## What you should do
Using the records below, give again exactly the lines from the line that contains "left eye: (249, 260)" through the line that contains "right back paw: (378, 367)", both ends included, and only those.

## Records provided
Content starts

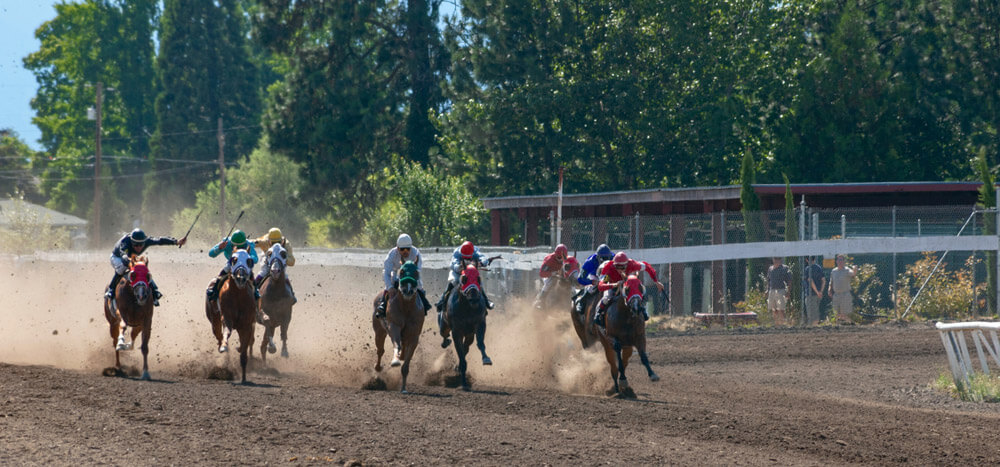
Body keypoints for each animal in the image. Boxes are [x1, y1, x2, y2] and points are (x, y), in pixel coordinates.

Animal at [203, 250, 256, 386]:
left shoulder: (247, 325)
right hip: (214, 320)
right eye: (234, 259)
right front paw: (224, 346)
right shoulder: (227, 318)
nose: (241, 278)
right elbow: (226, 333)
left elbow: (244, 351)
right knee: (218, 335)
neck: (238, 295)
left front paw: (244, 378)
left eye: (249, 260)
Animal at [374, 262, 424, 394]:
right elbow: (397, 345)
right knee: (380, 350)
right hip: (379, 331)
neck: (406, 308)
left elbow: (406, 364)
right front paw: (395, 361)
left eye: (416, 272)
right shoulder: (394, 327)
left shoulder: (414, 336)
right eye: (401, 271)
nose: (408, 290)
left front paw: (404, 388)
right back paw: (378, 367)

Content ends
Content starts

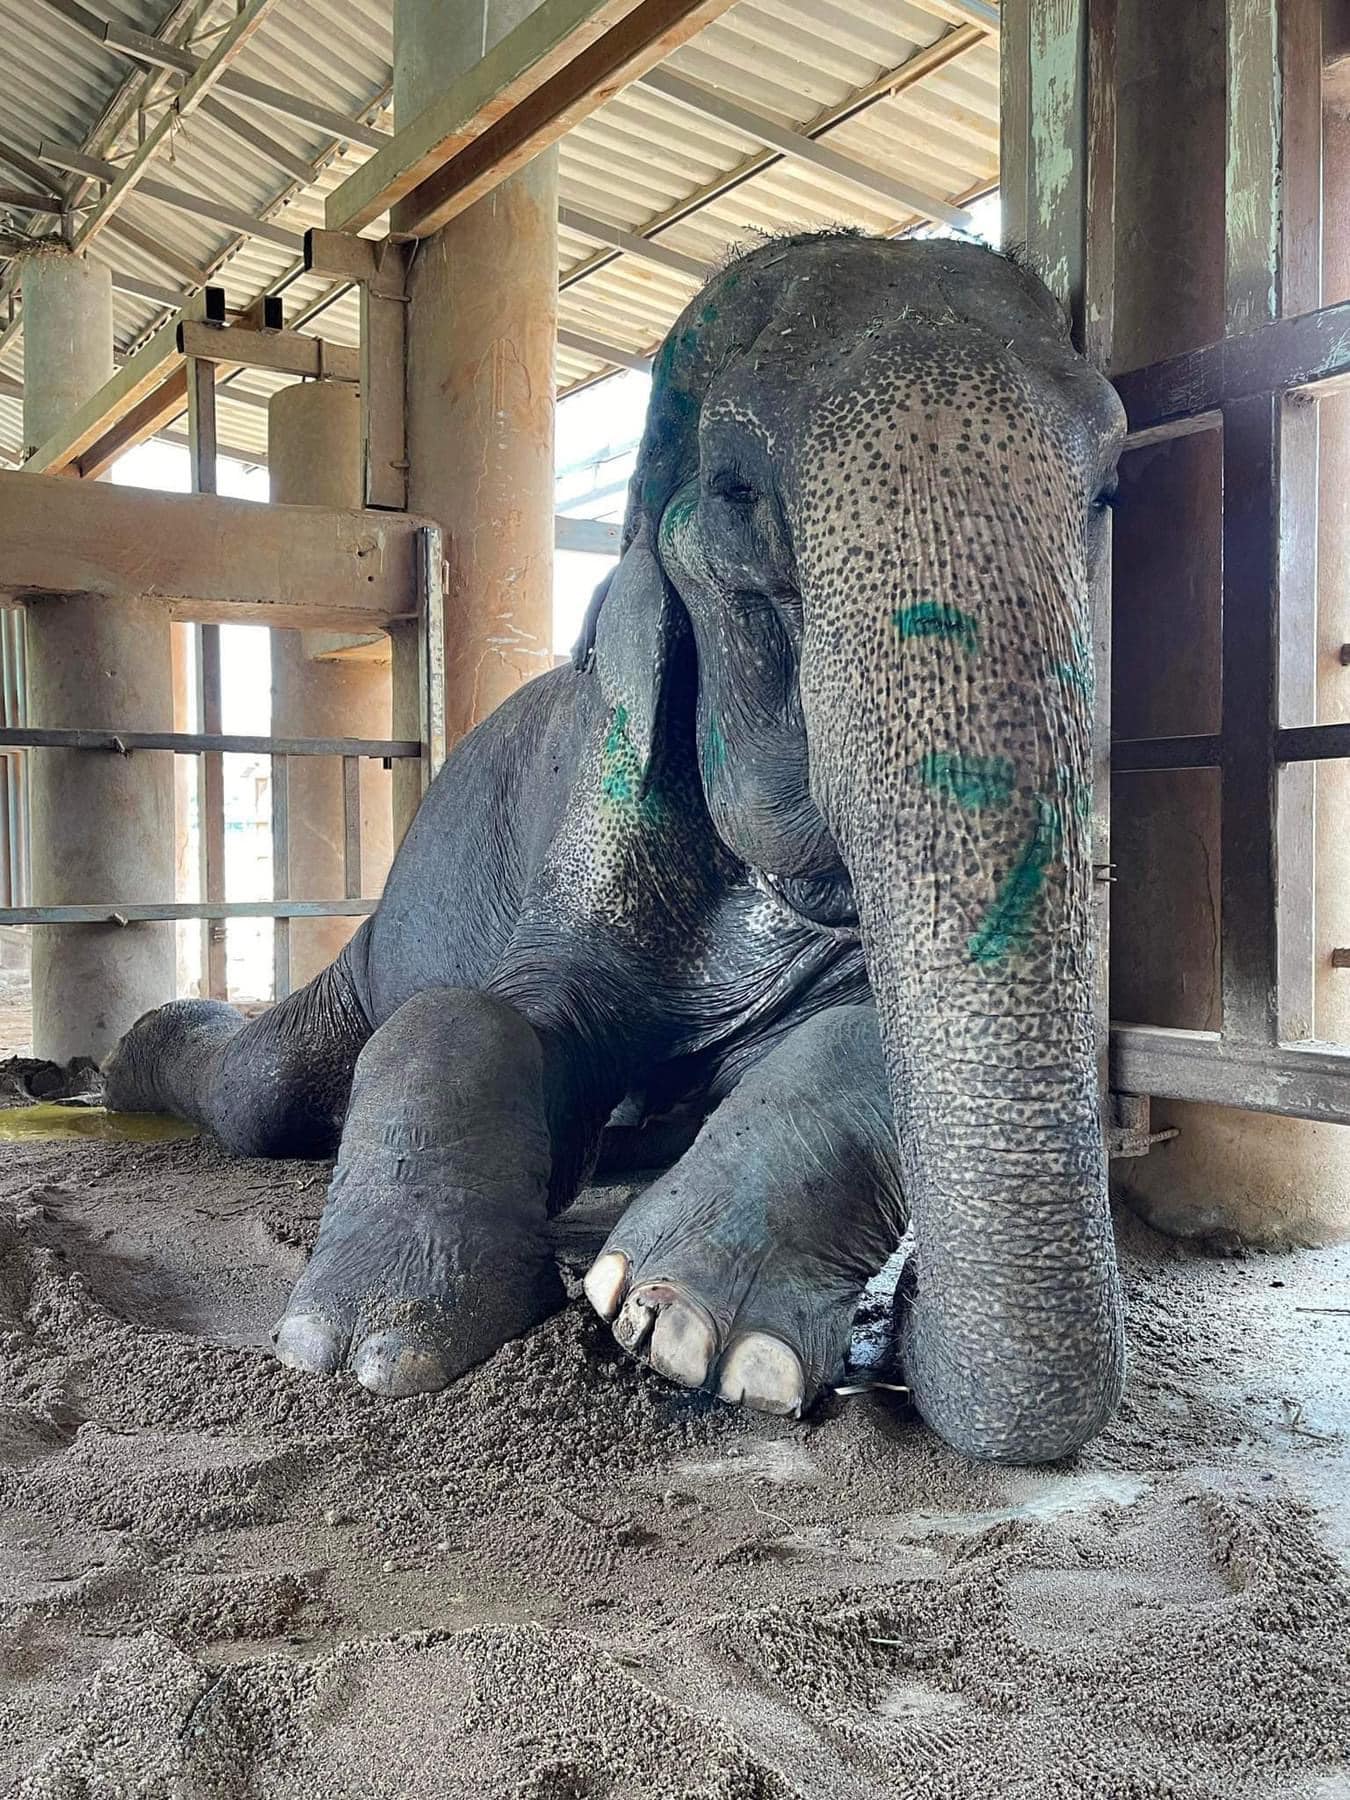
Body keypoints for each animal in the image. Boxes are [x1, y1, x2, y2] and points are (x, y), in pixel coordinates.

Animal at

Content ends

## Response area
left eye: (249, 260)
Animal at [374, 262, 424, 394]:
right elbow: (397, 345)
right knee: (380, 350)
right hip: (379, 331)
neck: (406, 308)
left elbow: (406, 364)
right front paw: (395, 361)
left eye: (416, 272)
right shoulder: (394, 327)
left shoulder: (414, 336)
right eye: (401, 271)
nose: (408, 290)
left front paw: (404, 388)
right back paw: (378, 367)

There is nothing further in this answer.